Jon opened his eyes and moved away from the window. That had been the worst blow of all, because instead of feeling the surge of pleasure and excitement, of love and delight that he should have experienced at Tiggy’s suggestion, what he had actually felt was a tidal wave of shocked distaste, acutely aware that the very last thing he wanted to do was to take Tiggy to bed and, equally strongly, that the only body he wanted curled up next to his own in bed was that of his wife.
In the illuminating half-dozen or so seconds it had taken him to absorb all these self-revelations, he had been so stunned and distracted that it hadn’t even occurred to him how Tiggy might be feeling.
He couldn’t really blame her for the hysterical scene that had followed or for her accusations against him, or indeed for her refusal to travel back to Haslewich with him.
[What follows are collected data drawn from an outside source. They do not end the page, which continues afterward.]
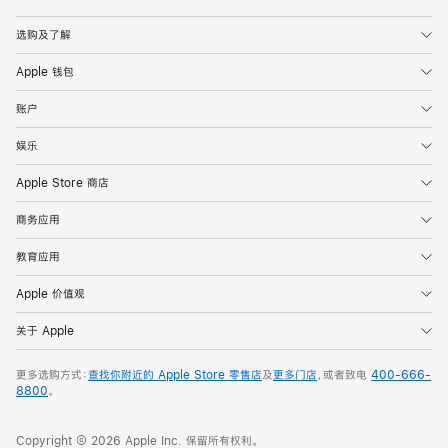
Apple
选购及了解
Apple 钱包
账户
娱乐
Apple Store 商店
商务应用
教育应用
Apple 价值观
关于 Apple
更多选购方式：
查找你附近的 Apple Store 零售店
及
更多门店
，或者致电
400-666-
8800
。
Copyright © 2026 Apple Inc. 保留所有权利。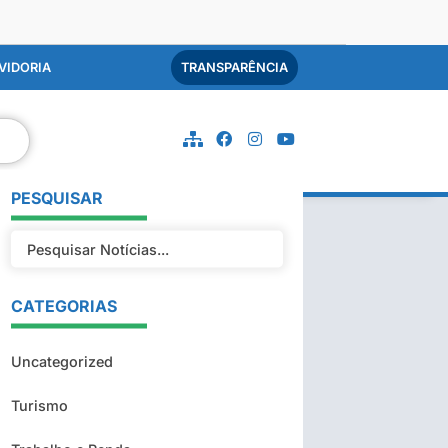
VIDORIA
TRANSPARÊNCIA
PESQUISAR
CATEGORIAS
Uncategorized
Turismo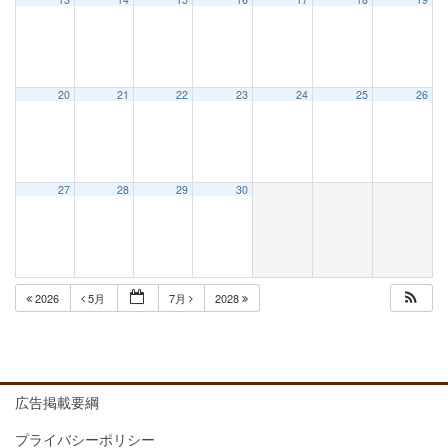
20
21
22
23
24
25
26
27
28
29
30
2026
5月
7月
2028
広告掲載要綱
プライバシーポリシー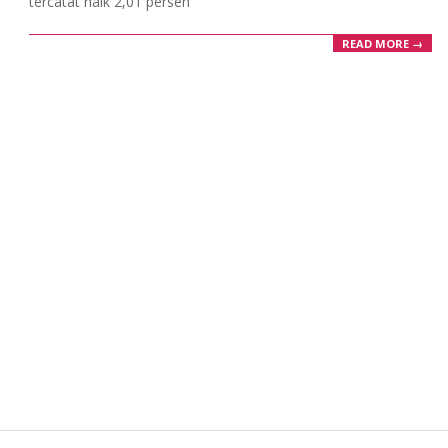
tercatat naik 2,01 persen
READ MORE →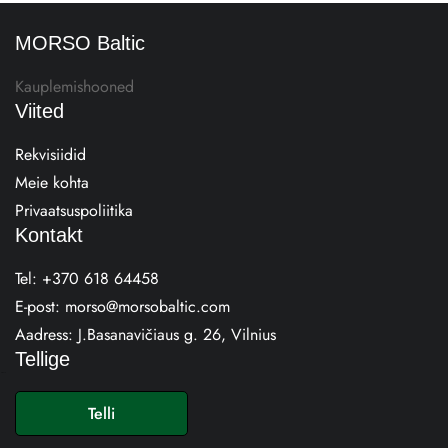
MORSO Baltic
Kauplemishooned
Viited
Rekvisiidid
Meie kohta
Privaatsuspoliitika
Kontakt
Tel:
+370 618 64458
E-post:
morso@morsobaltic.com
Aadress:
J.Basanavičiaus g. 26, Vilnius
Tellige
E
-
Telli
p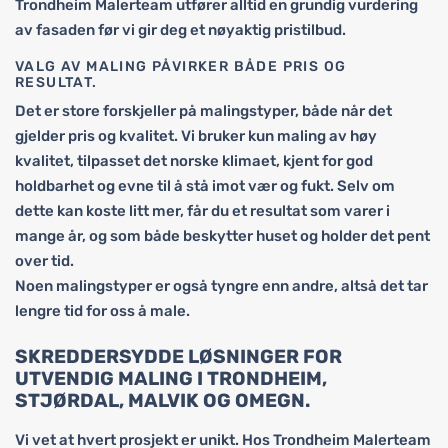
Trondheim Malerteam utfører alltid en grundig vurdering
av fasaden før vi gir deg et nøyaktig pristilbud.
VALG AV MALING PÅVIRKER BÅDE PRIS OG
RESULTAT.
Det er store forskjeller på malingstyper, både når det
gjelder pris og kvalitet. Vi bruker kun maling av høy
kvalitet, tilpasset det norske klimaet, kjent for god
holdbarhet og evne til å stå imot vær og fukt. Selv om
dette kan koste litt mer, får du et resultat som varer i
mange år, og som både beskytter huset og holder det pent
over tid.
Noen malingstyper er også tyngre enn andre, altså det tar
lengre tid for oss å male.
SKREDDERSYDDE LØSNINGER FOR
UTVENDIG MALING I TRONDHEIM,
STJØRDAL, MALVIK OG OMEGN.
Vi vet at hvert prosjekt er unikt. Hos Trondheim Malerteam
He winced, remembering some of the things she had said and winced even more as he tried to understand why on earth he had ever imagined himself even remotely attracted to her.
What on earth had he done, and why? It was all so clear now.
Because for years he had been jealous of David, secretly resenting him and having to play a subordinate role. He had been a fool, Jon decided bleakly, a complete and utter fool, and he would give anything…anything to be able to simply wipe out the past few weeks, climb in his car and go home…. Home to Jenny and his children, their children … Home … to Jenny. He looked at the telephone and then frowned as it suddenly started to ring.
‘Uncle Jon?’
‘Yes, Jack,’ he greeted David and Tiggy’s son.
‘It’s Mum. Can you come round? She’s … she’s not very well.’
‘Jack, what is it, what’s wrong with her?’ he demanded urgently, his heart sinking with foreboding, but his nephew had already replaced the receiver.
Quickly reaching for his car keys, Jon headed for the door.
Guy was just on the point of asking Jenny if she wanted a liqueur when she stood up, abruptly pushing her chair back, and said, ‘Guy, I’m sorry … but … I want to go home.’
At first he thought that she mustn’t be feeling well and he immediately called the waiter over and got to his own feet. Once they were outside, Jenny couldn’t bring herself to look at him as she hurried to where he had parked the car. She felt so guilty, but nowhere near as guilty as she knew she would have felt if she had stayed.